-------- Document extract

It's in my diary. March 17: "La Grande Soirée de la Francophonie" in New York. "Manhattan's conversations will take on a distinctly French accent" on this night, the invitation confidently asserts. Mais, qu'est-ce que c'est cette nuit? Did Sarkozy move Bastille Day forward just like the United States last weekend unilaterally leapfrogged the rest of the world moving its clocks to summertime three weeks early?

No, not that. It seems that this is an annual bash when France honours a person or institution for helping evangelise its culture and tongue in North America. The winner this year is the City University of New York in whose buildings we will be gathering. Bravo. So maybe this is not a conspiracy, as I was beginning to suspect, to snub the Irish, for whom 17 March also has a certain significance.

Certainly, if Britain had organised a "Bagpipes and Big Ben Night" in New York today that would have been the allegation. But even we are not that insensitive. And who in their right mind would try to compete with the Irish in America on St Patrick's? They turn the Chicago River green, clog city arteries with parades and their public house merriment is such to make Bourbon Street in New Orleans seem tame.

Truth is though, this year things are slightly out of kilter. While the 5th Avenue Parade – green stripe painted down the tarmac – will begin this morning as usual at 10, in other places celebrations have happened already. In Savannah, Georgia, where St Patrick's Day has become a big tourist draw, most of the fun was last Thursday. Boston, Philadelphia and Milwaukee had their parades at the weekend.

----------------

Problem to solve:
Echo the column on the French and Irish claims to March 17 in New York word for word, in full.

-------- Extracted entries

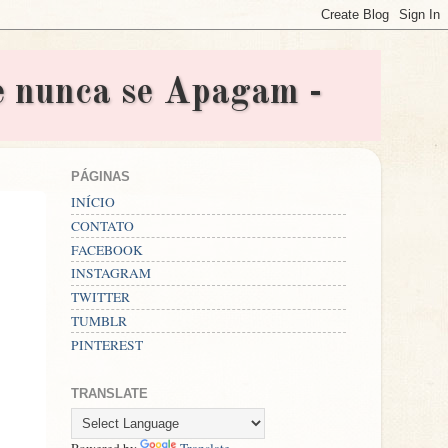
nunca se Apagam -
PÁGINAS
INÍCIO
CONTATO
FACEBOOK
INSTAGRAM
TWITTER
TUMBLR
PINTEREST
TRANSLATE
Powered by
Translate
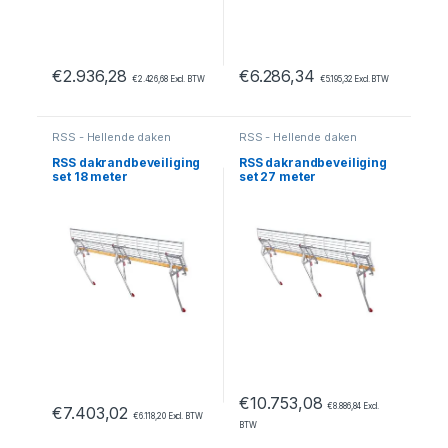
€
2.936,28
€
6.286,34
€
2.426,68
Excl. BTW
€
5.195,32
Excl. BTW
RSS - Hellende daken
RSS - Hellende daken
RSS dakrandbeveiliging
RSS dakrandbeveiliging
set 18 meter
set 27 meter
€
10.753,08
€
8.886,84
Excl.
€
7.403,02
€
6.118,20
Excl. BTW
BTW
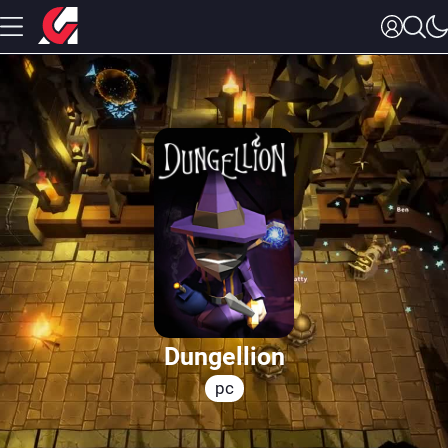
Dungellion
pc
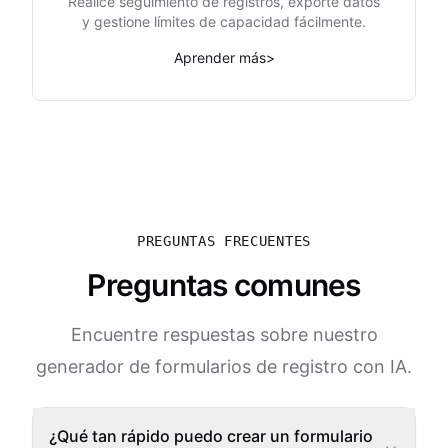
Realice seguimiento de registros, exporte datos
y gestione límites de capacidad fácilmente.
Aprender más
>
PREGUNTAS FRECUENTES
Preguntas comunes
Encuentre respuestas sobre nuestro
generador de formularios de registro con IA.
¿Qué tan rápido puedo crear un formulario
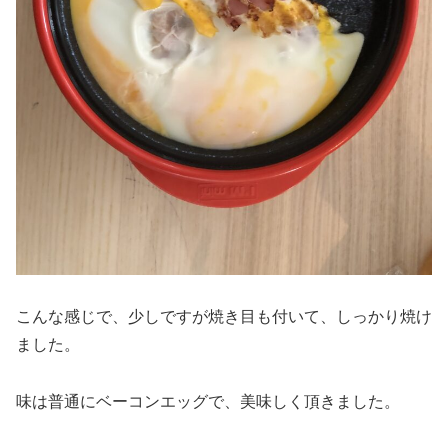
こんな感じで、少しですが焼き目も付いて、しっかり焼け
ました。
味は普通にベーコンエッグで、美味しく頂きました。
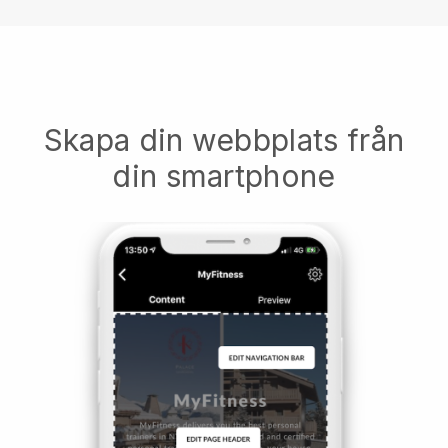
Skapa din webbplats från
din smartphone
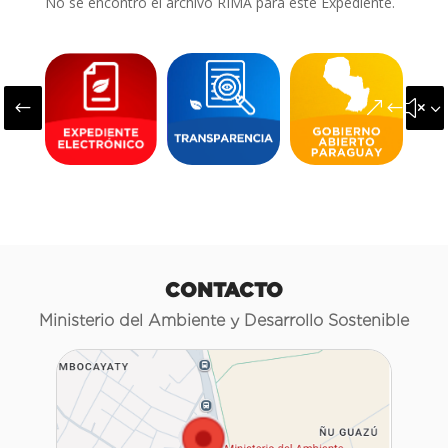
No se encontró el archivo RIMA para este Expediente.
#
&#x3
CONTACTO
Ministerio del Ambiente y Desarrollo Sostenible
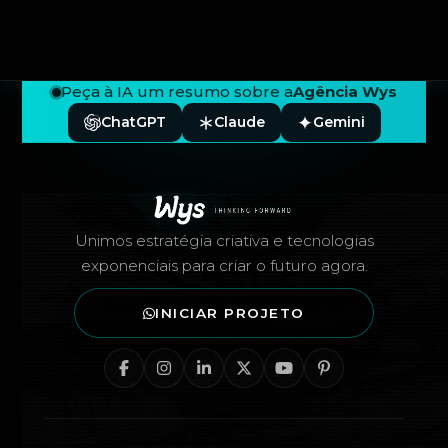
Peça à IA um resumo sobre a
Agência Wys
ChatGPT
Claude
Gemini
Rodapé — Agência Wys
Unimos estratégia criativa e tecnologias
exponenciais para criar o futuro agora.
INICIAR PROJETO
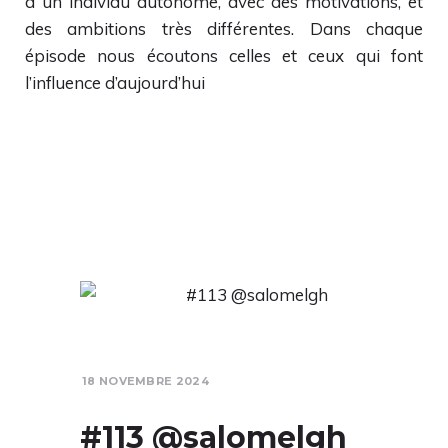
a un individu autonome, avec des motivations, et
des ambitions très différentes. Dans chaque
épisode nous écoutons celles et ceux qui font
l’influence d’aujourd’hui
18 NOVEMBRE 2024
#113 @salomelgh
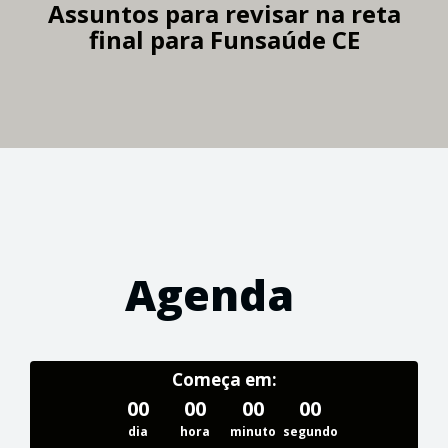
Assuntos para revisar na reta
final para Funsaúde CE
Agenda
Começa em:
00
00
00
00
dia
hora
minuto
segundo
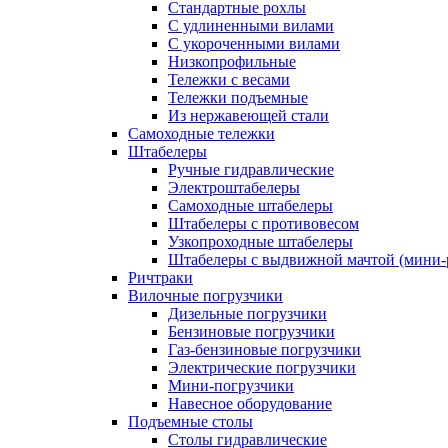
Стандартные рохлы
С удлиненными вилами
С укороченными вилами
Низкопрофильные
Тележки с весами
Тележки подъемные
Из нержавеющей стали
Самоходные тележки
Штабелеры
Ручные гидравлические
Электроштабелеры
Самоходные штабелеры
Штабелеры с противовесом
Узкопроходные штабелеры
Штабелеры с выдвижной мачтой (мини-
Ричтраки
Вилочные погрузчики
Дизельные погрузчики
Бензиновые погрузчики
Газ-бензиновые погрузчики
Электрические погрузчики
Мини-погрузчики
Навесное оборудование
Подъемные столы
Столы гидравлические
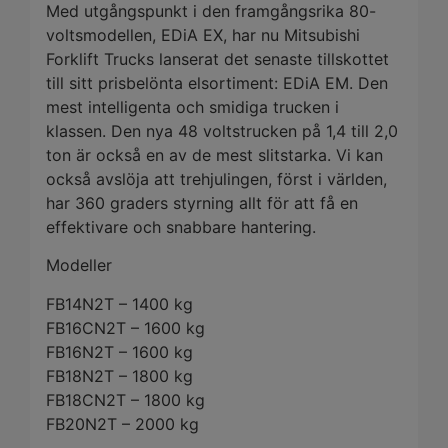
Med utgångspunkt i den framgångsrika 80-
voltsmodellen, EDiA EX, har nu Mitsubishi
Forklift Trucks lanserat det senaste tillskottet
till sitt prisbelönta elsortiment: EDiA EM. Den
mest intelligenta och smidiga trucken i
klassen. Den nya 48 voltstrucken på 1,4 till 2,0
ton är också en av de mest slitstarka. Vi kan
också avslöja att trehjulingen, först i världen,
har 360 graders styrning allt för att få en
effektivare och snabbare hantering.
Modeller
FB14N2T – 1400 kg
FB16CN2T – 1600 kg
FB16N2T – 1600 kg
FB18N2T – 1800 kg
FB18CN2T – 1800 kg
FB20N2T – 2000 kg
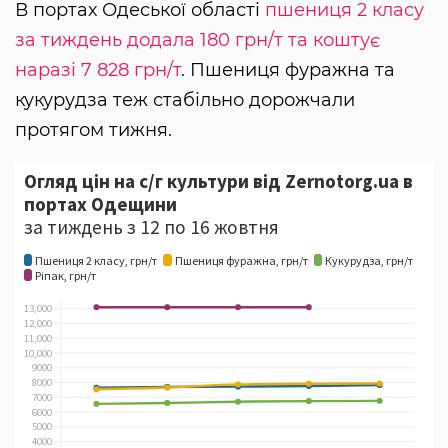
В портах Одеської області
пшениця 2 класу
за тиждень додала 180 грн/т та коштує
наразі 7 828 грн/т
. Пшениця фуражна та
кукурудза теж стабільно дорожчали
протягом тижня.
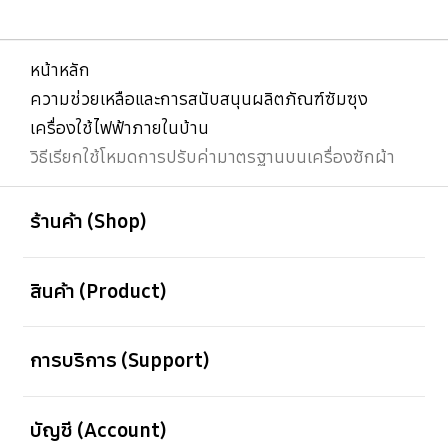
หน้าหลัก
ความช่วยเหลือและการสนับสนุนผลิตภัณฑ์ซัมซุง
เครื่องใช้ไฟฟ้าภายในบ้าน
วิธีเรียกใช้โหมดการปรับค่ามาตรฐานบนเครื่องซักผ้า
เปิด
Footer Navigation
ร้านค้า (Shop)
เปิด
สินค้า (Product)
เปิด
การบริการ (Support)
เปิด
บัญชี (Account)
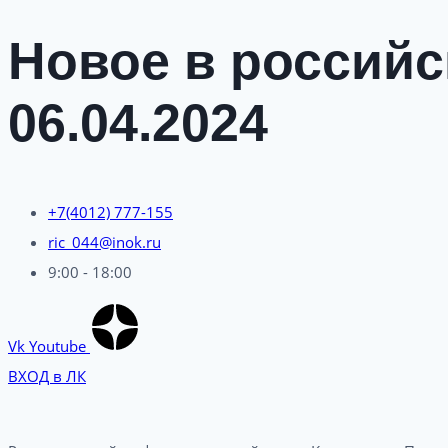
Новое в российс
06.04.2024
+7(4012) 777-155
ric_044@inok.ru
9:00 - 18:00
Vk
Youtube
ВХОД в ЛК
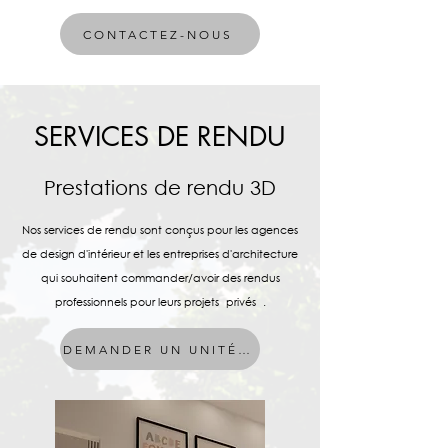
CONTACTEZ-NOUS
SERVICES DE RENDU
Prestations de rendu 3D
Nos services de rendu sont conçus pour les agences
de design d'intérieur et les entreprises d'architecture
qui souhaitent commander/avoir des rendus
professionnels pour leurs projets
privés
.
DEMANDER UN UNITÉ ICI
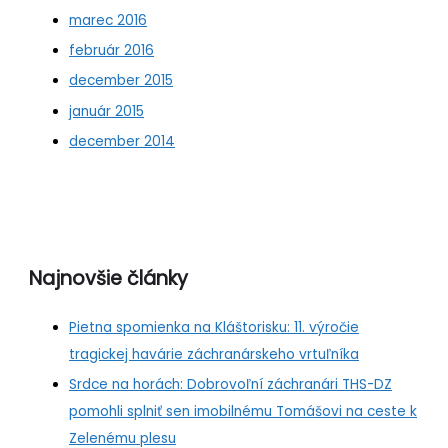
marec 2016
február 2016
december 2015
január 2015
december 2014
Najnovšie články
Pietna spomienka na Kláštorisku: 11. výročie
tragickej havárie záchranárskeho vrtuľníka
Srdce na horách: Dobrovoľní záchranári THS-DZ
pomohli splniť sen imobilnému Tomášovi na ceste k
Zelenému plesu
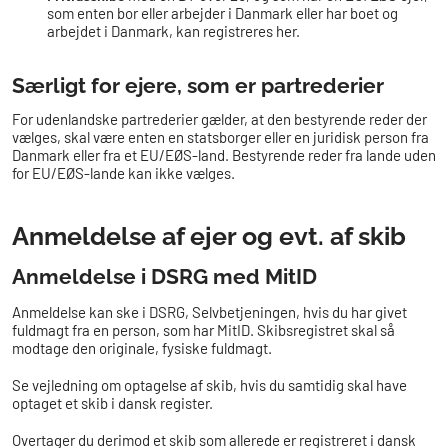
som enten bor eller arbejder i Danmark eller har boet og
arbejdet i Danmark, kan registreres her.
Særligt for ejere, som er partrederier
For udenlandske partrederier gælder, at den bestyrende reder der
vælges, skal være enten en statsborger eller en juridisk person fra
Danmark eller fra et EU/EØS-land. Bestyrende reder fra lande uden
for EU/EØS-lande kan ikke vælges.
Anmeldelse af ejer og evt. af skib
Anmeldelse i DSRG med MitID
Anmeldelse kan ske i DSRG, Selvbetjeningen, hvis du har givet
fuldmagt fra en person, som har MitID. Skibsregistret skal så
modtage den originale, fysiske fuldmagt.
Se vejledning om optagelse af skib, hvis du samtidig skal have
optaget et skib i dansk register.
Overtager du derimod et skib som allerede er registreret i dansk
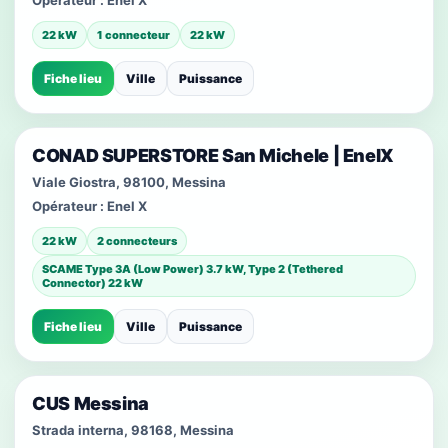
Opérateur :
Enel X
22 kW
1 connecteur
22 kW
Fiche lieu
Ville
Puissance
CONAD SUPERSTORE San Michele | EnelX
Viale Giostra, 98100, Messina
Opérateur :
Enel X
22 kW
2 connecteurs
SCAME Type 3A (Low Power) 3.7 kW, Type 2 (Tethered
Connector) 22 kW
Fiche lieu
Ville
Puissance
CUS Messina
Strada interna, 98168, Messina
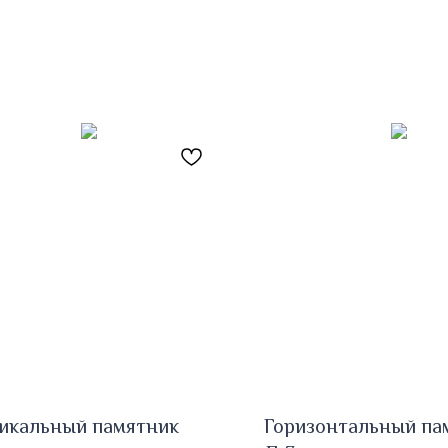
икальный памятник
Горизонтальный па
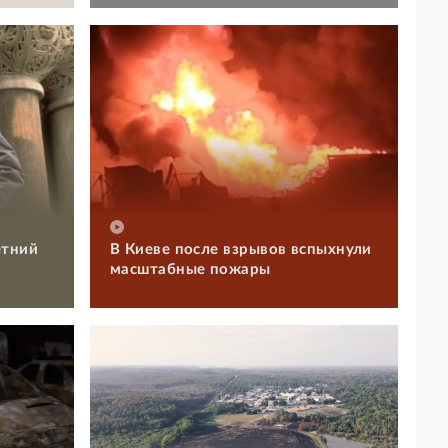
етний
В Киеве после взрывов вспыхнули
масштабные пожары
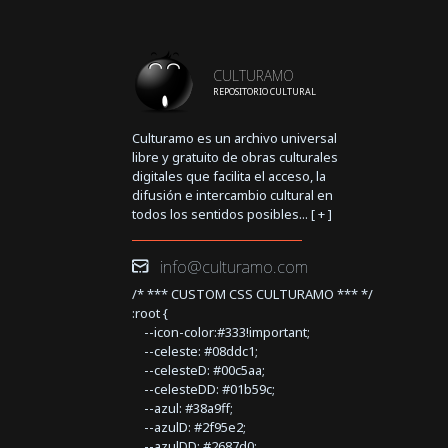
CULTURAMO
REPOSITORIO CULTURAL
Culturamo es un archivo universal
libre y gratuito de obras culturales
digitales que facilita el acceso, la
difusión e intercambio cultural en
todos los sentidos posibles... [
+
]
info@culturamo.com
/* *** CUSTOM CSS CULTURAMO *** */
:root {
--icon-color:#333!important;
--celeste: #08ddc1;
--celesteD: #00c5aa;
--celesteDD: #01b59c;
--azul: #38a9ff;
--azulD: #2f95e2;
--azulDD: #2687d0;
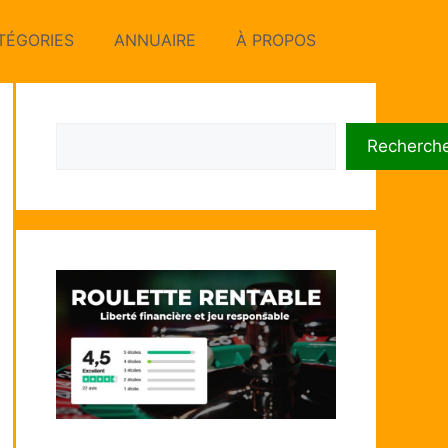
TÉGORIES
ANNUAIRE
À PROPOS
Rechercher
Recherch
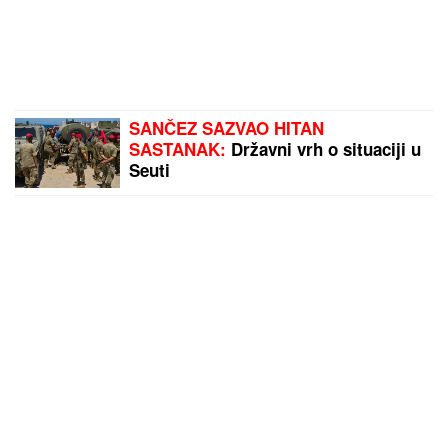
SANČEZ SAZVAO HITAN
SASTANAK:
Državni vrh o situaciji u
Seuti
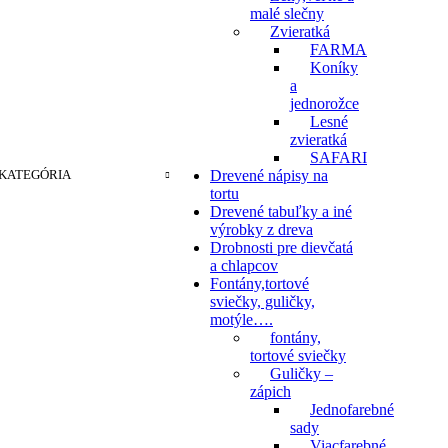
malé slečny
Zvieratká
FARMA
Koníky
a
jednorožce
Lesné
zvieratká
SAFARI
KATEGÓRIA
Drevené nápisy na
tortu
Drevené tabuľky a iné
výrobky z dreva
Drobnosti pre dievčatá
a chlapcov
Fontány,tortové
sviečky, guličky,
motýle….
fontány,
tortové sviečky
Guličky –
zápich
Jednofarebné
sady
Viacfarebné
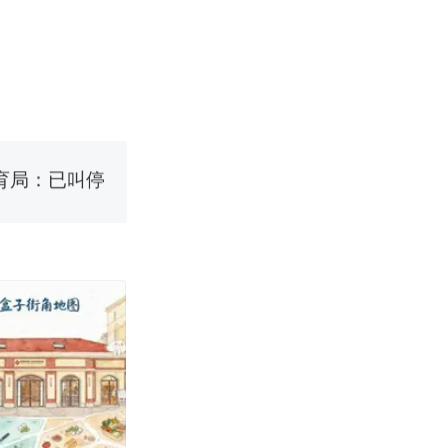
改写了人生
国烹饪协会回
育局：已叫停
改写了人生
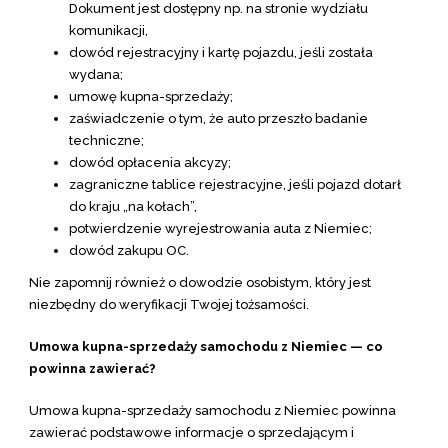
Dokument jest dostępny np. na stronie wydziału
komunikacji,
dowód rejestracyjny i kartę pojazdu, jeśli została
wydana;
umowę kupna-sprzedaży;
zaświadczenie o tym, że auto przeszło badanie
techniczne;
dowód opłacenia akcyzy;
zagraniczne tablice rejestracyjne, jeśli pojazd dotarł
do kraju „na kołach”,
potwierdzenie wyrejestrowania auta z Niemiec;
dowód zakupu OC.
Nie zapomnij również o dowodzie osobistym, który jest
niezbędny do weryfikacji Twojej tożsamości.
Umowa kupna-sprzedaży samochodu z Niemiec — co
powinna zawierać?
Umowa kupna-sprzedaży samochodu z Niemiec powinna
zawierać podstawowe informacje o sprzedającym i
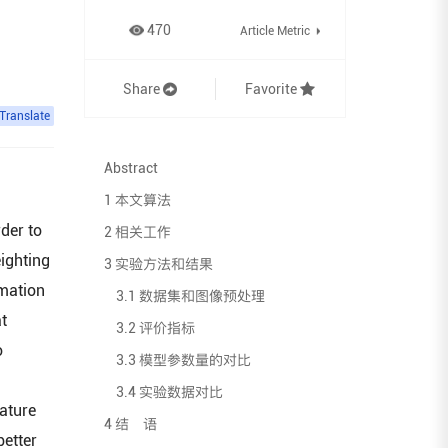
470
Article Metric
Share
Favorite
Translate
Abstract
1 本文算法
der to
2 相关工作
ighting
3 实验方法和结果
rmation
3.1 数据集和图像预处理
t
3.2 评价指标
o
3.3 模型参数量的对比
3.4 实验数据对比
eature
4 结 语
better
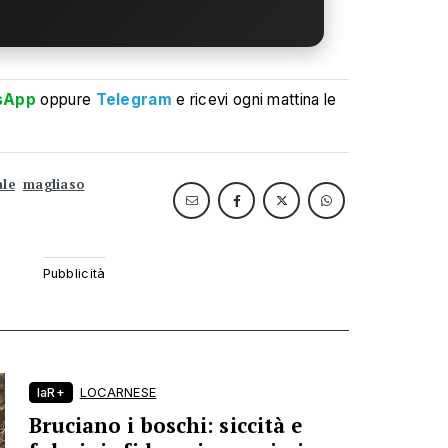
sApp
oppure
Telegram
e ricevi ogni mattina le
ale
magliaso
laR+
LOCARNESE
Bruciano i boschi: siccità e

----------------

Answer to this task:
It's in my diary. March 17: "La Grande Soirée de la Francophonie" in New York. "Manhattan's conversations will take on a distinctly French accent" on this night, the invitation confidently asserts. Mais, qu'est-ce que c'est cette nuit? Did Sarkozy move Bastille Day forward just like the United States last weekend unilaterally leapfrogged the rest of the world moving its clocks to summertime three weeks early?

No, not that. It seems that this is an annual bash when France honours a person or institution for helping evangelise its culture and tongue in North America. The winner this year is the City University of New York in whose buildings we will be gathering. Bravo. So maybe this is not a conspiracy, as I was beginning to suspect, to snub the Irish, for whom 17 March also has a certain significance.

Certainly, if Britain had organised a "Bagpipes and Big Ben Night" in New York today that would have been the allegation. But even we are not that insensitive. And who in their right mind would try to compete with the Irish in America on St Patrick's? They turn the Chicago River green, clog city arteries with parades and their public house merriment is such to make Bourbon Street in New Orleans seem tame.

Truth is though, this year things are slightly out of kilter. While the 5th Avenue Parade – green stripe painted down the tarmac – will begin this morning as usual at 10, in other places celebrations have happened already. In Savannah, Georgia, where St Patrick's Day has become a big tourist draw, most of the fun was last Thursday. Boston, Philadelphia and Milwaukee had their parades at the weekend.